Axios Sports
Sports are on pause and there’s no timetable for their return. In the interim, leagues, teams and athletes are getting creative with ways to keep fans engaged.
The latest: A “quarantined reality show basketball tournament,” courtesy of the BIG3, the upstart 3-on-3 basketball league founded by Ice Cube and his longtime business partner Jeff Kwatinetz.
Driving the news: The BIG3 has joined forces with Endemol — producers of popular reality shows like “Big Brother” and “Biggest Loser” — to create a hybrid reality show and preseason tournament, starring 16 quarantined players.
The show is tentatively titled “Big Brother: BIG3” and is expected to debut the first week of May. If things go well, it could become an annual event for the league, which still plans to open its fourth season on June 20 in Memphis.
How it will work: After receiving a negative test result, 16 players and a set number of referees will be quarantined in a Los Angeles-area home where they will live together and compete in a three-week tournament.
The daily lives of the players and officials will be captured on camera and used to create drama and build narratives around the on-court action.
But the BIG3 “won’t do anything that takes away from the credibility of the games themselves,” Kwatinetz tells me. “It will be real competition. You will see it live.”

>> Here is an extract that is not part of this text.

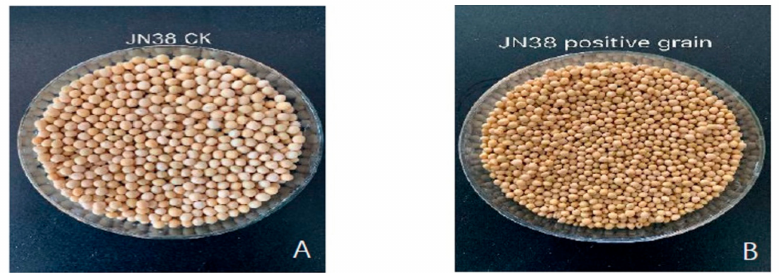
Figure 5. Grain size phenotype analysis. ( A ) JN38 o ff spring grain phenotype ( B ) Transgenic grain phenotype of CRISPR / Cas9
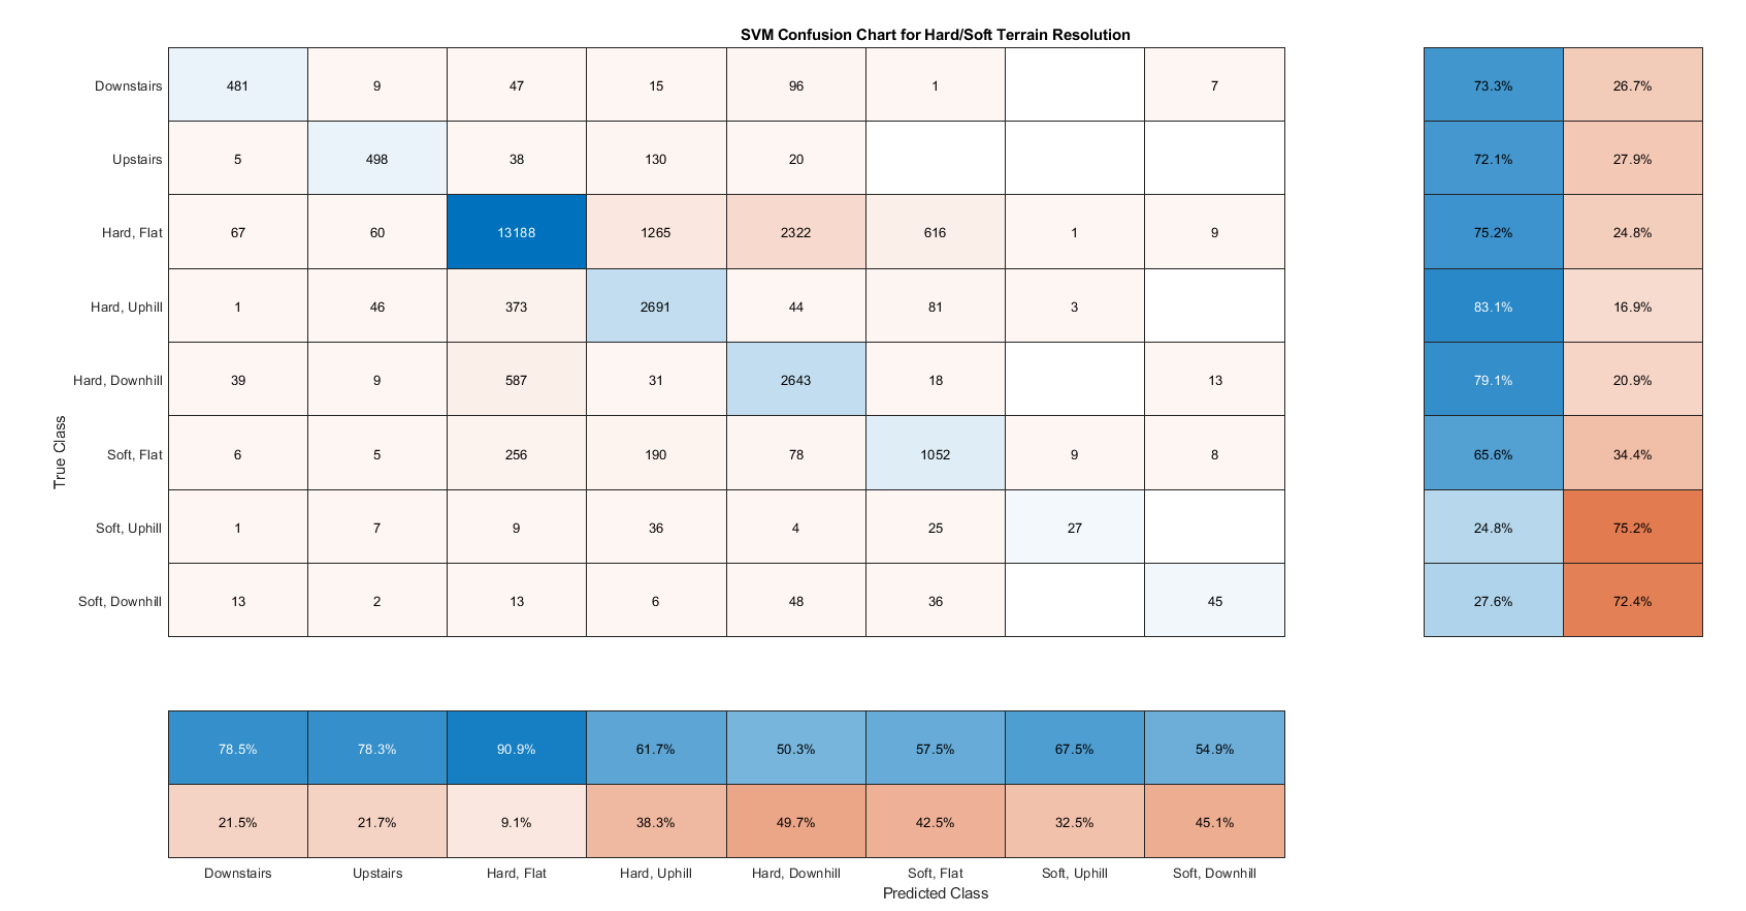
Figure A2. Support Vector Machine Confusion Chart for Level 2 label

The big picture: While leagues all around the world wait until it’s safe to return to sports, the BIG3 is creating the safe conditions themselves. Whether that’s admirable, smart, opportunistic or irresponsible — or some combination of the four — is a question worth asking. So I did. Here’s Kwatinetz’s answer:
“Ice Cube and I, we entertain. That’s what we do. It’s certainly not as important as what doctors or others do, but that’s our contribution to society. So, if we can keep people healthy and safe and also give them things that make them happy — like sports and entertainment — we’re going to do it.”
— Jeff Kwatinetz, BIG3 co-founder
What to watch … As the NBA weighs how to resume play in a safe and timely manner, it’s considering its own version of quarantine basketball.

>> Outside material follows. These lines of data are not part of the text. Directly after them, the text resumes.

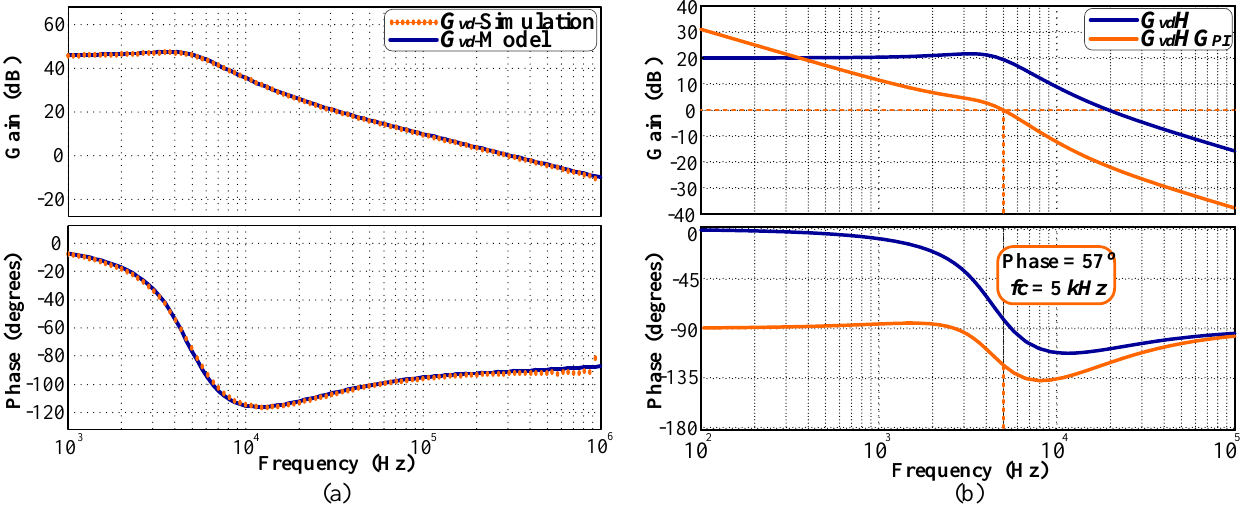
Figure 7. Frequency analysis of 3SSC-A-based buck converter: ( a ) Validation of transfer function G vd ( s ) ; ( b ) Open-loop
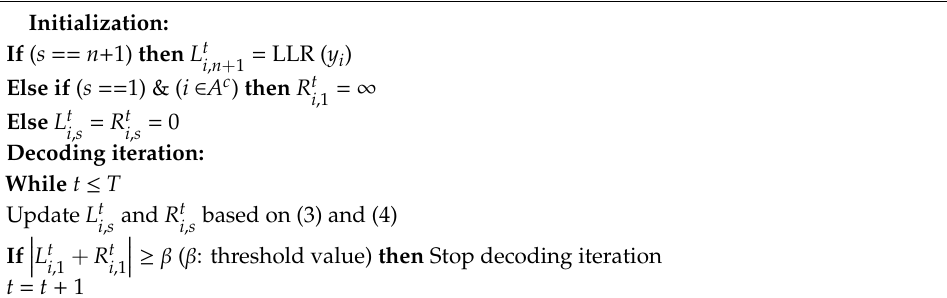
Algorithm 1: Threshold-based [15] early-termination technique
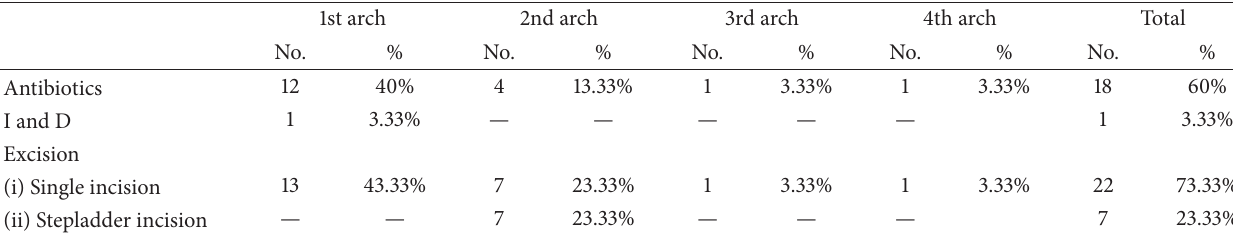
Table 4: Treatment.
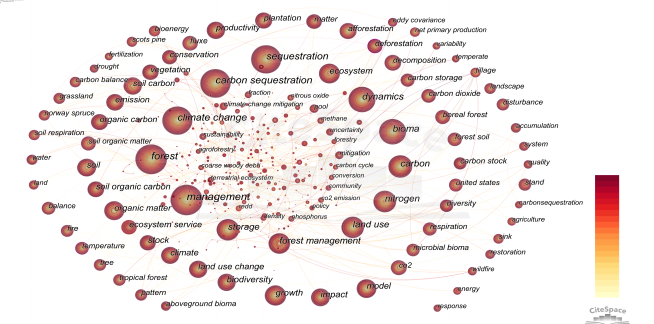
Figure 11. Keyword co-occurrence mapping for forest management research in the context of carbon neutrality from 2002 to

One of the ideas that has been floated is to use a “sprawling casino property in Las Vegas, where everything could be held under one roof,” per ESPN’s Brian Windhorst.”Others have suggested playing in the Bahamas, where a ballroom could be converted into a playing court specifically for broadcast. There has even been talk of taking over a college campus in the Midwest, where reported cases of COVID-19 are lower for the moment.”